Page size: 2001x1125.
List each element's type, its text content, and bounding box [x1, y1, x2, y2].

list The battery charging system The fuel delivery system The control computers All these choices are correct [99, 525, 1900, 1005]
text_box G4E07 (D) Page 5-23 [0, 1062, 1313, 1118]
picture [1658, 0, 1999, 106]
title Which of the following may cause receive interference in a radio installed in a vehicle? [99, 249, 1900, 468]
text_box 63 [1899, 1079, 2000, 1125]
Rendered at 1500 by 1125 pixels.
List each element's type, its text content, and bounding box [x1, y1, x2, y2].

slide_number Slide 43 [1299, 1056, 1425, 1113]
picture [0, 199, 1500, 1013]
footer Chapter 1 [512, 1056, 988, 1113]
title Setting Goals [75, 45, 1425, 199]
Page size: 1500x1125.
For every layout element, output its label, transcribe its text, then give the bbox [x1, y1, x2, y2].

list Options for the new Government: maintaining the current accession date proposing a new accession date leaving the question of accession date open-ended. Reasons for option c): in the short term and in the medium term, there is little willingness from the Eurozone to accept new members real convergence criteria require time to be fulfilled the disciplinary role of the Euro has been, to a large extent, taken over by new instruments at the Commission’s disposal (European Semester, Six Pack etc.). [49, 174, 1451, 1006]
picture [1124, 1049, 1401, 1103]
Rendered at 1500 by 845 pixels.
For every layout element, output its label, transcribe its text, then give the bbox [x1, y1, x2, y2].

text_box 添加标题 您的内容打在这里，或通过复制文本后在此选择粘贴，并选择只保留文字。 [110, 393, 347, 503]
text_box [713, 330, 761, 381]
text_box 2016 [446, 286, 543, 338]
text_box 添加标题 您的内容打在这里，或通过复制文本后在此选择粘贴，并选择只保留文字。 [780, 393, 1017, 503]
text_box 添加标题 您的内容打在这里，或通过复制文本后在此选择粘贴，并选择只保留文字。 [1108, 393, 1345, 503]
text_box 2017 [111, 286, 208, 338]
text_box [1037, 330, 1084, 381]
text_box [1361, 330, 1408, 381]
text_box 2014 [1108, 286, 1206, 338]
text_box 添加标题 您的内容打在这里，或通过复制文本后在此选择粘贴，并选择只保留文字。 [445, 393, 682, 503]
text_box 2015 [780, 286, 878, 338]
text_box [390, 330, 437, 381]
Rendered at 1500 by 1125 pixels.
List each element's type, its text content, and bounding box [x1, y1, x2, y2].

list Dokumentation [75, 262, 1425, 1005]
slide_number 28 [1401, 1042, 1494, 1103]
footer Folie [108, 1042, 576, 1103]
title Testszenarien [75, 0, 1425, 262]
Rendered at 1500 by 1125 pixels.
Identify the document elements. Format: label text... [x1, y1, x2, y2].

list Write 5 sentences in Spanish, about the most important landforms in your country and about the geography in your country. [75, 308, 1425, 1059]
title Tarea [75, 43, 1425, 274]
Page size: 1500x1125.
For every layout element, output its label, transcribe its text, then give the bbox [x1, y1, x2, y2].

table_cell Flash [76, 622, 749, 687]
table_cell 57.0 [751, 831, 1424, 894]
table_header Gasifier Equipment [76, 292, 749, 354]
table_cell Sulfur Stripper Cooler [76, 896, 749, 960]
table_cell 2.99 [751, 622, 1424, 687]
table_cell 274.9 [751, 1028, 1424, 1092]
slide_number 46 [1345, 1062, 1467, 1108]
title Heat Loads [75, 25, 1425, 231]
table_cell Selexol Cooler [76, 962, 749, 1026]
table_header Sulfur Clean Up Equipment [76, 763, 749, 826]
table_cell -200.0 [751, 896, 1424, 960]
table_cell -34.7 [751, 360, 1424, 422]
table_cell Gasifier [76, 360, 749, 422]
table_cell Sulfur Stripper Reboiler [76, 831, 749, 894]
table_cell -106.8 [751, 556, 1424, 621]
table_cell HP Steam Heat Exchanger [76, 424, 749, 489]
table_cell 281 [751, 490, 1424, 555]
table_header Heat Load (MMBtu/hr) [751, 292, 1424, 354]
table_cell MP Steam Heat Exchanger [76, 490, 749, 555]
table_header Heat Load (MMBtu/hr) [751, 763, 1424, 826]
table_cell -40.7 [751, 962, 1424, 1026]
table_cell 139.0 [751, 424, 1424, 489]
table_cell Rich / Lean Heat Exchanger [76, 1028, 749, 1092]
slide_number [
══════════
## What you need to do
Could you reproduce every entry above exactly as written?

## Result for this exercise
Page size: 2001x1125.
List each element's type, its text content, and bounding box [x1, y1, x2, y2].

list The battery charging system The fuel delivery system The control computers All these choices are correct [99, 525, 1900, 1005]
text_box G4E07 (D) Page 5-23 [0, 1062, 1313, 1118]
picture [1658, 0, 1999, 106]
title Which of the following may cause receive interference in a radio installed in a vehicle? [99, 249, 1900, 468]
text_box 63 [1899, 1079, 2000, 1125]
Rendered at 1500 by 1125 pixels.
List each element's type, its text content, and bounding box [x1, y1, x2, y2].

slide_number Slide 43 [1299, 1056, 1425, 1113]
picture [0, 199, 1500, 1013]
footer Chapter 1 [512, 1056, 988, 1113]
title Setting Goals [75, 45, 1425, 199]
Page size: 1500x1125.
For every layout element, output its label, transcribe its text, then give the bbox [x1, y1, x2, y2].

list Options for the new Government: maintaining the current accession date proposing a new accession date leaving the question of accession date open-ended. Reasons for option c): in the short term and in the medium term, there is little willingness from the Eurozone to accept new members real convergence criteria require time to be fulfilled the disciplinary role of the Euro has been, to a large extent, taken over by new instruments at the Commission’s disposal (European Semester, Six Pack etc.). [49, 174, 1451, 1006]
picture [1124, 1049, 1401, 1103]
Rendered at 1500 by 845 pixels.
For every layout element, output its label, transcribe its text, then give the bbox [x1, y1, x2, y2].

text_box 添加标题 您的内容打在这里，或通过复制文本后在此选择粘贴，并选择只保留文字。 [110, 393, 347, 503]
text_box [713, 330, 761, 381]
text_box 2016 [446, 286, 543, 338]
text_box 添加标题 您的内容打在这里，或通过复制文本后在此选择粘贴，并选择只保留文字。 [780, 393, 1017, 503]
text_box 添加标题 您的内容打在这里，或通过复制文本后在此选择粘贴，并选择只保留文字。 [1108, 393, 1345, 503]
text_box 2017 [111, 286, 208, 338]
text_box [1037, 330, 1084, 381]
text_box [1361, 330, 1408, 381]
text_box 2014 [1108, 286, 1206, 338]
text_box 添加标题 您的内容打在这里，或通过复制文本后在此选择粘贴，并选择只保留文字。 [445, 393, 682, 503]
text_box 2015 [780, 286, 878, 338]
text_box [390, 330, 437, 381]
Rendered at 1500 by 1125 pixels.
List each element's type, its text content, and bounding box [x1, y1, x2, y2].

list Dokumentation [75, 262, 1425, 1005]
slide_number 28 [1401, 1042, 1494, 1103]
footer Folie [108, 1042, 576, 1103]
title Testszenarien [75, 0, 1425, 262]
Rendered at 1500 by 1125 pixels.
Identify the document elements. Format: label text... [x1, y1, x2, y2].

list Write 5 sentences in Spanish, about the most important landforms in your country and about the geography in your country. [75, 308, 1425, 1059]
title Tarea [75, 43, 1425, 274]
Page size: 1500x1125.
For every layout element, output its label, transcribe its text, then give the bbox [x1, y1, x2, y2].

table_cell Flash [76, 622, 749, 687]
table_cell 57.0 [751, 831, 1424, 894]
table_header Gasifier Equipment [76, 292, 749, 354]
table_cell Sulfur Stripper Cooler [76, 896, 749, 960]
table_cell 2.99 [751, 622, 1424, 687]
table_cell 274.9 [751, 1028, 1424, 1092]
slide_number 46 [1345, 1062, 1467, 1108]
title Heat Loads [75, 25, 1425, 231]
table_cell Selexol Cooler [76, 962, 749, 1026]
table_header Sulfur Clean Up Equipment [76, 763, 749, 826]
table_cell -200.0 [751, 896, 1424, 960]
table_cell -34.7 [751, 360, 1424, 422]
table_cell Gasifier [76, 360, 749, 422]
table_cell Sulfur Stripper Reboiler [76, 831, 749, 894]
table_cell -106.8 [751, 556, 1424, 621]
table_cell HP Steam Heat Exchanger [76, 424, 749, 489]
table_cell 281 [751, 490, 1424, 555]
table_header Heat Load (MMBtu/hr) [751, 292, 1424, 354]
table_cell MP Steam Heat Exchanger [76, 490, 749, 555]
table_header Heat Load (MMBtu/hr) [751, 763, 1424, 826]
table_cell -40.7 [751, 962, 1424, 1026]
table_cell 139.0 [751, 424, 1424, 489]
table_cell Rich / Lean Heat Exchanger [76, 1028, 749, 1092]
slide_number [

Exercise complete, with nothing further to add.